NEW YORK (Reuters) - The head of the Federal Deposit Insurance Corp said on Sunday the vast majority of U.S. banks are safe, moving to quell any concerns bank customers may have after regulators seized IndyMac Bancorp Inc IMB.N, once one of the largest U.S. mortgage lenders.

“All bank depositors should understand that their insured deposits are safe,” Chairman Sheila Bair said. “The chance that your own bank will be taken over by the FDIC is extremely remote. And if that does happen, you will continue to have virtually uninterrupted access to your insured deposits.

“No bank depositor has ever lost a penny of insured deposits,” she added. “The overwhelming majority of banks in this country are safe and sound.”

IndyMac was seized on Friday after a bank run in which customers withdrew $1.3 billion of deposits over 11 business days, regulators said.

These withdrawals followed June 26 comments by U.S. Sen.

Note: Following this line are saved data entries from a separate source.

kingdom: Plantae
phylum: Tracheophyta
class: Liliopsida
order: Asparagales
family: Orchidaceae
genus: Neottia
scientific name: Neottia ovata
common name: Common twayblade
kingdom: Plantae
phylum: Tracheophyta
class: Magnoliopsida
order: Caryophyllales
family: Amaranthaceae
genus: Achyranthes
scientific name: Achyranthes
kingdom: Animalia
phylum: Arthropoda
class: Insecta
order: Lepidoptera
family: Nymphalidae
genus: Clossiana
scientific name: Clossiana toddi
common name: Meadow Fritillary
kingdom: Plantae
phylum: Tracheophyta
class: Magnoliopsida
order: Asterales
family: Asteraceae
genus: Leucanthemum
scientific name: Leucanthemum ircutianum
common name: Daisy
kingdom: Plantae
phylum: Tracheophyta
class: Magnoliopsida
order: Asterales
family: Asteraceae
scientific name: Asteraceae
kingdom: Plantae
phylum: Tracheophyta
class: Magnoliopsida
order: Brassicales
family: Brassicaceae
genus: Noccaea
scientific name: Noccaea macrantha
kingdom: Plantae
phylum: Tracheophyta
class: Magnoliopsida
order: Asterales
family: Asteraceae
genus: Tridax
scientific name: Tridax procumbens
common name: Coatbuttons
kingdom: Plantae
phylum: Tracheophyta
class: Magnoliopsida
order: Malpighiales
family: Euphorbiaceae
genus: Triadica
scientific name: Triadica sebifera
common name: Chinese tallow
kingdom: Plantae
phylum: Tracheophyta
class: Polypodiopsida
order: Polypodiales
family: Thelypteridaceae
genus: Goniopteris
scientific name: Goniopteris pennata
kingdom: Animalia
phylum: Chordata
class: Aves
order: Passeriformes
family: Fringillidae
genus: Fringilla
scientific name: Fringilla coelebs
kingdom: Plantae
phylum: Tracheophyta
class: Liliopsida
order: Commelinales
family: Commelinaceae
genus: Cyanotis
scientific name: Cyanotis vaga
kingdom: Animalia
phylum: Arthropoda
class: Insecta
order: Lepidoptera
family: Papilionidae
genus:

Charles Schumer questioning IndyMac’s survival prospects. They continued after IndyMac said on July 7 it would fire half its workforce and stop most mortgage lending.

Bair said she issued her statement after seeing reports on IndyMac that could cause unnecessary worry among bank depositors nationwide.

The FDIC insures deposits at 8,494 banks and thrifts. It typically insures deposits up to $100,000 per institution, and up to $250,000 on some retirement accounts.

More than 200,000 IndyMac customers had roughly $18 billion of fully-insured deposits, the FDIC said. About 10,000 customers had roughly $1 billion of potentially uninsured deposits.

The agency will reopen IndyMac’s banking unit on Monday as IndyMac Federal Bank FSB. It hopes to sell IndyMac within 90 days.

John Bovenzi, the FDIC chief operating officer, said at a press conference in Pasadena that IndyMac Federal Bank would cover insured deposits, and initially cover 50 percent of uninsured deposits.

“I want to emphasize that customers know that their insured money is safe,” he said. “Customers should just view this as a change in ownership.”